Mitchell adds that technology has always relied on military clientele to act as a crucible for, and accelerant of, new innovation. “Military use has long been a staple of technological development,” she says. “Massively destructive outcomes are fully predictable based on history and how the tech marketplace works.” (Scale AI declined to comment. The Defense Department did not respond to Fast Company‘s request for comment.)

That level of destruction could be catastrophic, argues David Krueger, assistant professor at the University of Montreal, studying AI safety and risk. “I think it’s likely to lead to the end of humanity, to human extinction,” he says, speaking generally about the use of AI for military purposes, calling the military use of AI “one of the most obvious ways in which AI poses an existential risk to humanity.” 

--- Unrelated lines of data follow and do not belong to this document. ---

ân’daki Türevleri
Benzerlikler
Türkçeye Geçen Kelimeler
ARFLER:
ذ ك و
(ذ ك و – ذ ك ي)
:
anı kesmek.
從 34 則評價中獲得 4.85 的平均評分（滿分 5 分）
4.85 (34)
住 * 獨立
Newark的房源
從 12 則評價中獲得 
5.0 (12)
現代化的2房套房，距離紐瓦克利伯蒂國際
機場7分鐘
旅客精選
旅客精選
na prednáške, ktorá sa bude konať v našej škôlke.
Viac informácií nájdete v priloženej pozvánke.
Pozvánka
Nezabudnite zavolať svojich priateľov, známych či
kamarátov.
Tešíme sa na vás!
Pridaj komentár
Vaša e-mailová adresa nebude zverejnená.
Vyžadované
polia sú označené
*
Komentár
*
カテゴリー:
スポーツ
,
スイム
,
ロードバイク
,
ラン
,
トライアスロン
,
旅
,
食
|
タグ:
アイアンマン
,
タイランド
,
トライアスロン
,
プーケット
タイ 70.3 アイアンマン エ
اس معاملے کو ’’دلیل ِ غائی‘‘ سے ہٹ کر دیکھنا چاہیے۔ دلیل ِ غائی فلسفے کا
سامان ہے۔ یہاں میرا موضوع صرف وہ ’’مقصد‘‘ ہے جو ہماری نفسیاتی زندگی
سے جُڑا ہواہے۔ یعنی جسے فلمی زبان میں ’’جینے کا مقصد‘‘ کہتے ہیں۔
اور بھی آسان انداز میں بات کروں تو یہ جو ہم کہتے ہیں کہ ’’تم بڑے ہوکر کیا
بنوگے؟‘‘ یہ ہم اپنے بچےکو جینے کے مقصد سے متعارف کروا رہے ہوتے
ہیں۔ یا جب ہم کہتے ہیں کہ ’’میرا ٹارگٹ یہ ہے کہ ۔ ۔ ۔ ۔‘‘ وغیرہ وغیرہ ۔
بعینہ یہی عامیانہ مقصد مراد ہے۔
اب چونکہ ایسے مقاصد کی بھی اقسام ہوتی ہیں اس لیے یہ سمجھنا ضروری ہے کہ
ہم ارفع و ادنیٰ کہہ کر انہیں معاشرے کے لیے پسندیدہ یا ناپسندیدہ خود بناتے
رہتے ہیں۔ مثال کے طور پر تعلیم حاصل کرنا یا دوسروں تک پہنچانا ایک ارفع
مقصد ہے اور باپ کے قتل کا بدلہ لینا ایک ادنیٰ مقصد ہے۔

Krueger says that AI is being used in many areas to hand off human control and outsource it to AI systems. “I think this is a risk in every domain, and I think in the military, it’s particularly concerning, and something which will require international collaboration to avoid getting out of hand and risking human extinction.” Scale AI has said that the Thunderforge program will operate with human oversight, and Noah Sylvia, a research analyst at the Royal United Services Institute (RUSI), points out that “as AI functions go, I would say it is not as controversial as a lot of other ones, because this is what you could term an enterprise function.”

Scale AI is far from the only company to ink a deal with the U.S. military to leverage the power of AI to support such activities. A number of companies have also agreed terms to provide their AI technology for military purposes. “I think part of the reaction is because they started out in a very civilian-oriented company, and over the past few months, especially, we’ve seen all of these civilian companies suddenly turn towards defense more,” says Sylvia. Indeed, the press release by the Defense Innovation Unit announcing Scale AI’s deal for Thunderforge points out the same program will also include Anduril’s Lattice software platform and state of the art LLMs enabled by Microsoft.

“I struggle to see a way out of it,” says Hugging Face’s Mitchell. Even if individual countries or companies were to decide to step aside from using AI for military purposes, or to decline to provide support to countries that are seeking military AI—as Hugging Face has refused to do in the past—others would likely step into the breach. “We need some ability to coordinate to prevent actors from building AI systems,” says the University of Montreal’s Krueger. “I think that should be—in fact—the number-one priority in foreign policy for every country at this point because it’s an incredibly important issue, and it’s going to be difficult to address it.”

Developing cross-country guidelines for how to consider the use of AI in military environments will be vital in the future, says Mitchell. She suggests a multipoint plan that includes keeping AI systems within strict operational boundaries, making it impossible for systems to autonomously deploy weapons, introducing safety mechanisms, and advancing what’s deemed state of the art in input data analysis and output evaluation to gain a deeper understanding into what systems can and cannot do.

She also has two simpler suggestions. “Do not deploy technology whose actions you cannot reasonably foresee,” she says. And secondly: “Do not fully cede human control.”